4 Reasons To Give Menstrual Cups A Try

Let me guess. If you are a human being conscious about the footprint that humankind leaves on our Mother Earth every day; ‘strive to be more environmentally responsible’ is pretty high up on your New Year’s resolutions list.  According to the US Government, being more environmentally friendly, improving physical well-being, improving mental wellbeing, strengthening your finances, being more physically active; are some of the most popular New Year’s resolutions every year.

What if you could obtain all of this with one simple object? What if I told you that a menstrual cup could help you achieve all of these resolutions at the start of your next period?

These four reasons to give menstrual cups a try aren’t just about living a more environmentally sustainable lifestyle. They’re about helping women and girls around the world to empower themselves through choice, ditching the stigma that years of oppression and patriarchy have forced upon us and our bodies.

4 Reasons To Give Menstrual Cups A Try

1. Take Care of Mother Earth

The average woman will menstruate for 8.2 years in her lifetime, that’s around 3,000 days. What does this mean? Waste!

# [COMPLETE THE FOLLOWING]
a. Write out the part of the menstrual cups article starting with "What if you" and going on through "this mean? Waste!", keeping every word unchanged.
b. Answer these questions from the menstrual cups article:
(i) According to whom are the listed resolutions among the most popular New Year's resolutions every year?
(ii) What is the heading of the first reason given?
(iii) For how many years does the average woman menstruate in her lifetime?

# [RECORDS SUPPLIED]
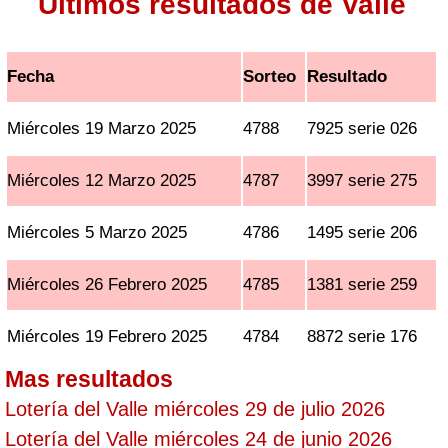
Ultimos resultados de Valle
Fecha
Sorteo
Resultado
Miércoles 19 Marzo 2025
4788
7925 serie 026
Miércoles 12 Marzo 2025
4787
3997 serie 275
Miércoles 5 Marzo 2025
4786
1495 serie 206
Miércoles 26 Febrero 2025
4785
1381 serie 259
Miércoles 19 Febrero 2025
4784
8872 serie 176
Mas resultados
Lotería del Valle miércoles 29 de julio 2026
Lotería del Valle miércoles 24 de junio 2026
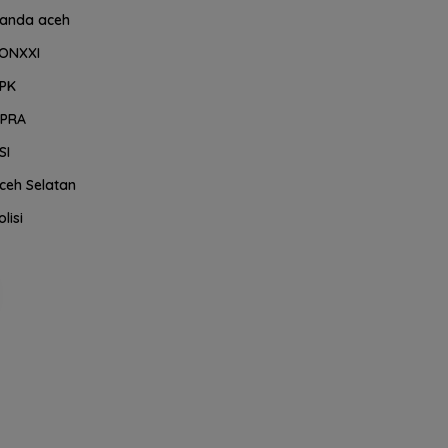
anda aceh
ONXXI
PK
PRA
SI
ceh Selatan
olisi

# [ANSWERS TO THIS EXERCISE]
a.
What if you could obtain all of this with one simple object? What if I told you that a menstrual cup could help you achieve all of these resolutions at the start of your next period?

These four reasons to give menstrual cups a try aren’t just about living a more environmentally sustainable lifestyle. They’re about helping women and girls around the world to empower themselves through choice, ditching the stigma that years of oppression and patriarchy have forced upon us and our bodies.

4 Reasons To Give Menstrual Cups A Try

1. Take Care of Mother Earth

The average woman will menstruate for 8.2 years in her lifetime, that’s around 3,000 days. What does this mean? Waste!

b.
(i) The US Government
(ii) Take Care of Mother Earth
(iii) 8.2 years